„Immer weniger Demokratie in Europa“

Von Redaktion · · 2010/11

Demokratisierung war ein Ziel der Invasionen in Irak und Afghanistan. Wie stellt sich die Situation heute dar? Antworten von Robert Fisk, Kenner des Mittleren Ostens, aus Beirut.

Wie wird die westliche Demokratie heute im Mittleren Osten wahrgenommen?
Robert Fisk:
In Europa scheint es immer weniger Demokratie zu geben. Präsidentielle Regierungsformen nehmen zu; Parlamentsabgeordnete haben einfach nichts mehr zu sagen. Menschen im Mittleren Osten lesen über den Westen wie wir über den Mittleren Osten. Sie wissen darüber Bescheid, dass das „demokratische Defizit“ ein Thema ist; ihnen ist bekannt, dass es eine zunehmende Distanz zwischen der WählerInnenschaft im Westen und ihren RepräsentantInnen gibt. Daher fragen mich hier viele, warum wir versuchen, Demokratie zu predigen, wenn es bei uns selbst nicht so viel davon gibt. Der Begriff wird mit einigem Zynismus aufgenommen.
Ich glaube, dass viele Menschen hier gerne viel Demokratie hätten; sie hätten gerne einige Packungen Menschenrechte direkt von unseren Supermarktregalen. Aber worüber sie reden, das ist Ungerechtigkeit – und Gerechtigkeit gehört meiner Ansicht nach nicht zu den Dingen, die wir dem Mittleren Osten bringen wollen.
= = = = =
▶ _Arbeitsaufträge_:
1) Nenne alle Staaten und Städte, die im Textabschnitt namentlich vorkommen.
2) Schreibe aus dem Textabschnitt alles von „Ich glaube, dass“ bis hinunter zu „Osten bringen wollen.“ wortgetreu ab.
3) Beantworte anhand des Textabschnitts folgende Fragen:
(a) Aus welcher Stadt gibt Robert Fisk seine Antworten?
(b) Welche Regierungsformen nehmen laut Fisk in Europa zu?
(c) Womit wird der Begriff Demokratie laut Fisk im Mittleren Osten aufgenommen?
Für die Bearbeitung zählt allein der Textabschnitt.
= = = = =
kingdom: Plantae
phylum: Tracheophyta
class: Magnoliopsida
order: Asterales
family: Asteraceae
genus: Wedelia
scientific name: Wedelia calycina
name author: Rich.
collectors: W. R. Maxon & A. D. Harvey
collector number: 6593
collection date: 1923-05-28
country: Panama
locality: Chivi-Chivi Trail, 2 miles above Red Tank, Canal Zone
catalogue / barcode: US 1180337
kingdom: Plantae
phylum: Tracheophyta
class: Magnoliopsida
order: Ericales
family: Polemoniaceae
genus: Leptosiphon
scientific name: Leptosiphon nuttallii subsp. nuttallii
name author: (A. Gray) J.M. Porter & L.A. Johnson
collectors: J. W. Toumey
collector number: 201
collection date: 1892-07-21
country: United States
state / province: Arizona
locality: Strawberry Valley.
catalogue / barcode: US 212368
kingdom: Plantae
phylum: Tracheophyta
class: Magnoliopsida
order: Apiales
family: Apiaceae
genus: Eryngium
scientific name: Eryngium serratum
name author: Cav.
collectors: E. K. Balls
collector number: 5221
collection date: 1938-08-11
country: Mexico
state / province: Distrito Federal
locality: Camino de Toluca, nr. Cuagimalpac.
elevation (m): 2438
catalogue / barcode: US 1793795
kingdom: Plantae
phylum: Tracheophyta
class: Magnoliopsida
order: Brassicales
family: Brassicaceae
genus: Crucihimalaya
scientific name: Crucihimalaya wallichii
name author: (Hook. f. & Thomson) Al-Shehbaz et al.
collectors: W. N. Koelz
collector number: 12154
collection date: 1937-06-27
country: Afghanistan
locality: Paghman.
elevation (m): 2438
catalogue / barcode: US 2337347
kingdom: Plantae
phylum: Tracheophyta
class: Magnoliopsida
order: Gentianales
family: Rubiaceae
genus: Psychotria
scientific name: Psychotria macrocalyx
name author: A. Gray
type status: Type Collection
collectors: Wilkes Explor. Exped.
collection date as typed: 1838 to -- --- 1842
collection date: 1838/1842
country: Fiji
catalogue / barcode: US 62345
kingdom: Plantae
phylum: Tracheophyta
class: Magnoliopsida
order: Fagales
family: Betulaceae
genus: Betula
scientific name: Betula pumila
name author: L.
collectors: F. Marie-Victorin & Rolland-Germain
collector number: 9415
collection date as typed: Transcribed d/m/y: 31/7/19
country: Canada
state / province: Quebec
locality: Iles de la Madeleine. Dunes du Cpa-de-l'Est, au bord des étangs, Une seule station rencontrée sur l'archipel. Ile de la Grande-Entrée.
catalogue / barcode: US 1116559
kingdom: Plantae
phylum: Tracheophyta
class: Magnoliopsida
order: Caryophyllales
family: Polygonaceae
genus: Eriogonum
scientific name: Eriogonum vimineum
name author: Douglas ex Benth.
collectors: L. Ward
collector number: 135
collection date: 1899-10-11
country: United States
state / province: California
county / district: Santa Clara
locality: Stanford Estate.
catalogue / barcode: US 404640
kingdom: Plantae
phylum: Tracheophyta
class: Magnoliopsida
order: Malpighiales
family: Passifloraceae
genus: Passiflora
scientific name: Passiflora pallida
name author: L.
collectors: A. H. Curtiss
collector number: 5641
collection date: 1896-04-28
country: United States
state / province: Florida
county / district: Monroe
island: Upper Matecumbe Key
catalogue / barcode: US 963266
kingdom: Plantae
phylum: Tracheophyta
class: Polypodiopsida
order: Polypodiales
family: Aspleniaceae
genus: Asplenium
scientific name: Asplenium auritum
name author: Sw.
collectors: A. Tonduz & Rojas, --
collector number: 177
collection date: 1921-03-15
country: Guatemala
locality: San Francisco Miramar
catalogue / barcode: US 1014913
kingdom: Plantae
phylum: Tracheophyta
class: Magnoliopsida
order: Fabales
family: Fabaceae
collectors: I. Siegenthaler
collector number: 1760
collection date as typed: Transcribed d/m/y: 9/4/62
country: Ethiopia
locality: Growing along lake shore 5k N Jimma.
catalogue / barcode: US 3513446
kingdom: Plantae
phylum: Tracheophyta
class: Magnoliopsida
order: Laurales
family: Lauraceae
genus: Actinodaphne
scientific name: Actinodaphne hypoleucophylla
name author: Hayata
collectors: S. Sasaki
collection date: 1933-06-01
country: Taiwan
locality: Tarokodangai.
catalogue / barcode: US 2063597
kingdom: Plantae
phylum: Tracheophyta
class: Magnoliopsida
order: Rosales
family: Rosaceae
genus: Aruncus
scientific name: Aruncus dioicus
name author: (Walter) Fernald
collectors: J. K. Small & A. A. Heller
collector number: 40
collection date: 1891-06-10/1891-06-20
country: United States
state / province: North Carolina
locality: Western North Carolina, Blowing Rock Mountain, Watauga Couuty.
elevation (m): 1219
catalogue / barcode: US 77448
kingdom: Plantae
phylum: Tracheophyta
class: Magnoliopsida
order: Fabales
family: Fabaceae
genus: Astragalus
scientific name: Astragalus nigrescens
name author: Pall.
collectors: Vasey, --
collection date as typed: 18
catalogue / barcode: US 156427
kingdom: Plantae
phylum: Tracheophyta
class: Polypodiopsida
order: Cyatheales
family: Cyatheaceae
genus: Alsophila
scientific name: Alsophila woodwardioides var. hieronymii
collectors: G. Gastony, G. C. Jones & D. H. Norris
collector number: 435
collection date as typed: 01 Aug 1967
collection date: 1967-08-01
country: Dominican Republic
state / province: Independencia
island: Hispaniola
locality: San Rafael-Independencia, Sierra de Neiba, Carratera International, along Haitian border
= = = = =
▶ _Antworten_:
1) Irak, Afghanistan, Beirut

2)
Ich glaube, dass viele Menschen hier gerne viel Demokratie hätten; sie hätten gerne einige Packungen Menschenrechte direkt von unseren Supermarktregalen. Aber worüber sie reden, das ist Ungerechtigkeit – und Gerechtigkeit gehört meiner Ansicht nach nicht zu den Dingen, die wir dem Mittleren Osten bringen wollen.

3)
(a) Aus Beirut.
(b) Präsidentielle Regierungsformen.
(c) Mit einigem Zynismus.